In a January 2019 post titled Progress or Perfection – Pick One I speculated that Tesla was simply being expedient when it built the Model 3 out of what reverse engineering firm Munro and Associates described as a crazy patchwork of parts and assembly processes.
My claim was that if haste makes waste, then in some cases the corollary is true – that waste can make haste. At the time Tesla was in a life or death struggle to get cars built fast enough to cover costs. If that meant that their cars were built out of a large number of inexpensive to produce components, then so be it.
I also speculated that in time Tesla would begin rationalizing their production methods in favour of larger parts that require less final assembly and reduce the chances of the poor fit and finish many examples of Model 3 were criticized for.

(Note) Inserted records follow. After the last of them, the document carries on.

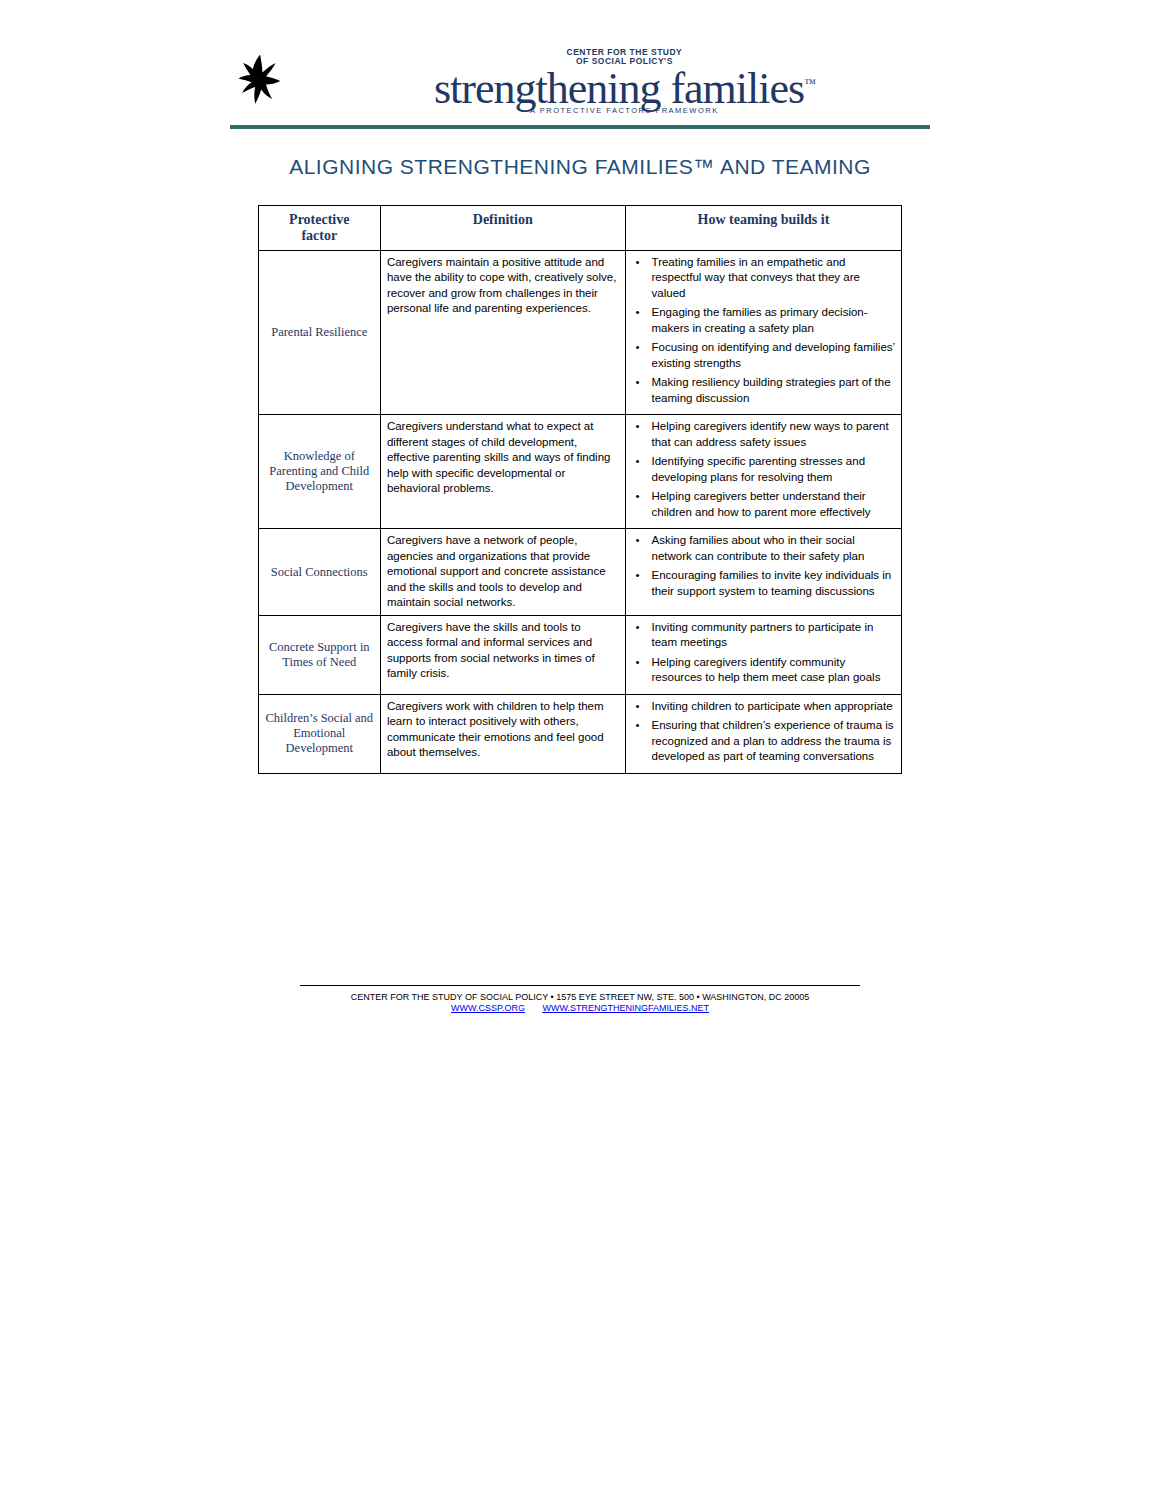Center for the Study
of Social Policy's
strengthening families™
A Protective Factors Framework
ALIGNING STRENGTHENING FAMILIES™ AND TEAMING
| Protective factor | Definition | How teaming builds it |
| --- | --- | --- |
| Parental Resilience | Caregivers maintain a positive attitude and have the ability to cope with, creatively solve, recover and grow from challenges in their personal life and parenting experiences. | Treating families in an empathetic and respectful way that conveys that they are valued Engaging the families as primary decision-makers in creating a safety plan Focusing on identifying and developing families’ existing strengths Making resiliency building strategies part of the teaming discussion |
| Knowledge of Parenting and Child Development | Caregivers understand what to expect at different stages of child development, effective parenting skills and ways of finding help with specific developmental or behavioral problems. | Helping caregivers identify new ways to parent that can address safety issues Identifying specific parenting stresses and developing plans for resolving them Helping caregivers better understand their children and how to parent more effectively |
| Social Connections | Caregivers have a network of people, agencies and organizations that provide emotional support and concrete assistance and the skills and tools to develop and maintain social networks. | Asking families about who in their social network can contribute to their safety plan Encouraging families to invite key individuals in their support system to teaming discussions |
| Concrete Support in Times of Need | Caregivers have the skills and tools to access formal and informal services and supports from social networks in times of family crisis. | Inviting community partners to participate in team meetings Helping caregivers identify community resources to help them meet case plan goals |
| Children’s Social and Emotional Development | Caregivers work with children to help them learn to interact positively with others, communicate their emotions and feel good about themselves. | Inviting children to participate when appropriate Ensuring that children’s experience of trauma is recognized and a plan to address the trauma is developed as part of teaming conversations |
CENTER FOR THE STUDY OF SOCIAL POLICY • 1575 EYE STREET NW, STE. 500 • WASHINGTON, DC 20005
WWW.CSSP.ORG WWW.STRENGTHENINGFAMILIES.NET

In a recent Youtube video, Elon Musk revealed that Tesla was preparing to build almost the entire rear third of the Model Y body-in-white with a single aluminum casting. This is a prohibitively expensive undertaking requiring some of the largest casting machines in the world. This expense is offset by dramatically simpler final assembly (reducing assembly cost, time and space required within the factory). It also creates a product that will have uniform panel gaps and reduced likelihood of squeaks, rattles and leaks.
So how does relate to design thinking?
Design thinking reminds us to seek feedback and avoid big swings. Tesla built their Model 3 in a hurry, essentially designing it while it was still being bought and sold. Making design changes to large parts would have been slow and expensive.
Now the opposite is true. The Model Y is being built with the lessons learned building the Model 3 – lessons forged in what Elon Musk described as “production hell”. Since the design of the Model Y is far more “final” than that of the Model 3, Tesla can comfortably make a big bet on larger pieces.
With certainty they are switching from opex to capex, i.e. they are investing in production facilities – making capital investments – that make the marginal cost of each car lower – reducing operating expenses.
The lesson for all of us is that flexibility comes with a cost. In Tesla’s case this cost was subpar production quality. The upside was the ability to come to market with a product that set the standard for mass market electric cars.
In short, Tesla chose progress when they built their Model 3, and now that they know they have a winning design on their hands they are choosing perfection for the closely related Model Y.